Segment Start: RECORDS TO USE

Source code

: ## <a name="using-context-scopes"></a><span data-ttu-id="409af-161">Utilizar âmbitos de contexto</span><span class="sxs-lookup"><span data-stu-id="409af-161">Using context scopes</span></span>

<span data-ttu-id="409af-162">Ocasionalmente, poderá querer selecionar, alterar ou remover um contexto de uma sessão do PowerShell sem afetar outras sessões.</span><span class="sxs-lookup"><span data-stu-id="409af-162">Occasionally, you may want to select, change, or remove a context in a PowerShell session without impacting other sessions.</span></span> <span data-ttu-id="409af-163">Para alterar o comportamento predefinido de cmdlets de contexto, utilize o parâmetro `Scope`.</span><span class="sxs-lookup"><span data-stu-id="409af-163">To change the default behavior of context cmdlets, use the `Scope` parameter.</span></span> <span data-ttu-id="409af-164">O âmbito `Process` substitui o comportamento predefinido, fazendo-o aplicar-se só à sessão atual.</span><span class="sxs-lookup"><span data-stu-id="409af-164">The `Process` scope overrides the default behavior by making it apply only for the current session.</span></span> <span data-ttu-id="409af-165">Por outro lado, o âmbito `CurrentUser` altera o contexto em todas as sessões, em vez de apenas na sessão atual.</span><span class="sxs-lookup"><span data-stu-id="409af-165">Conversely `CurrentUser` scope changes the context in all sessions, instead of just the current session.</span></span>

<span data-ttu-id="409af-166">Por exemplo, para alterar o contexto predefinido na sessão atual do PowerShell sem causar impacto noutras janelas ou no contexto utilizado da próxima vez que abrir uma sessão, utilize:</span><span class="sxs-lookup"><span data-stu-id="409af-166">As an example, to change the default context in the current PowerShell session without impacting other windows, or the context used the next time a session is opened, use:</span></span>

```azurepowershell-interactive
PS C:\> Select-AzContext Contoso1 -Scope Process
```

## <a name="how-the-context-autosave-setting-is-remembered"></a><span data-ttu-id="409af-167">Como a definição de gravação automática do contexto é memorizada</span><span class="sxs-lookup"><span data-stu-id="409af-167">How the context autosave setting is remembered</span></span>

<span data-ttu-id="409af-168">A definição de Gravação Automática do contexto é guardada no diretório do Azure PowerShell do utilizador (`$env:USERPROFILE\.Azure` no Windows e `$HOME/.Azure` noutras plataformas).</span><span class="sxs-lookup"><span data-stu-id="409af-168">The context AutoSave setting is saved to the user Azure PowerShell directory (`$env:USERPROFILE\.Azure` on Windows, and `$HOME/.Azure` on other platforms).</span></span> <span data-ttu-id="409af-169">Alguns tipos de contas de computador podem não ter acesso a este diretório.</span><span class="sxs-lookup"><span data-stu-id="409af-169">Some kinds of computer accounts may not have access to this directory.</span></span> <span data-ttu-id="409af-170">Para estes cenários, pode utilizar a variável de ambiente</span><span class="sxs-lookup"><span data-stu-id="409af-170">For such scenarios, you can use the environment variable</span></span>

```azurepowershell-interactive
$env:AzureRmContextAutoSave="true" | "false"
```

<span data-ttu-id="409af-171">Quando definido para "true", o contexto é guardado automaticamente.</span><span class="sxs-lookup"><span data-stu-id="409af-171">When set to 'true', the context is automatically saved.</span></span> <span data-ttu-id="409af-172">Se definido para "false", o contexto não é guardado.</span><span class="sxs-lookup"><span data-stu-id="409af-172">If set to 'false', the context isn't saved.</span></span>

Segment End: RECORDS TO USE

WHAT YOU NEED TO DO: The answer is the line holding "setting is remembered</span></span>" and all the lines after it through the end of the records, repeated exactly.

TASK OUTPUT:
## <a name="how-the-context-autosave-setting-is-remembered"></a><span data-ttu-id="409af-167">Como a definição de gravação automática do contexto é memorizada</span><span class="sxs-lookup"><span data-stu-id="409af-167">How the context autosave setting is remembered</span></span>

<span data-ttu-id="409af-168">A definição de Gravação Automática do contexto é guardada no diretório do Azure PowerShell do utilizador (`$env:USERPROFILE\.Azure` no Windows e `$HOME/.Azure` noutras plataformas).</span><span class="sxs-lookup"><span data-stu-id="409af-168">The context AutoSave setting is saved to the user Azure PowerShell directory (`$env:USERPROFILE\.Azure` on Windows, and `$HOME/.Azure` on other platforms).</span></span> <span data-ttu-id="409af-169">Alguns tipos de contas de computador podem não ter acesso a este diretório.</span><span class="sxs-lookup"><span data-stu-id="409af-169">Some kinds of computer accounts may not have access to this directory.</span></span> <span data-ttu-id="409af-170">Para estes cenários, pode utilizar a variável de ambiente</span><span class="sxs-lookup"><span data-stu-id="409af-170">For such scenarios, you can use the environment variable</span></span>

```azurepowershell-interactive
$env:AzureRmContextAutoSave="true" | "false"
```

<span data-ttu-id="409af-171">Quando definido para "true", o contexto é guardado automaticamente.</span><span class="sxs-lookup"><span data-stu-id="409af-171">When set to 'true', the context is automatically saved.</span></span> <span data-ttu-id="409af-172">Se definido para "false", o contexto não é guardado.</span><span class="sxs-lookup"><span data-stu-id="409af-172">If set to 'false', the context isn't saved.</span></span>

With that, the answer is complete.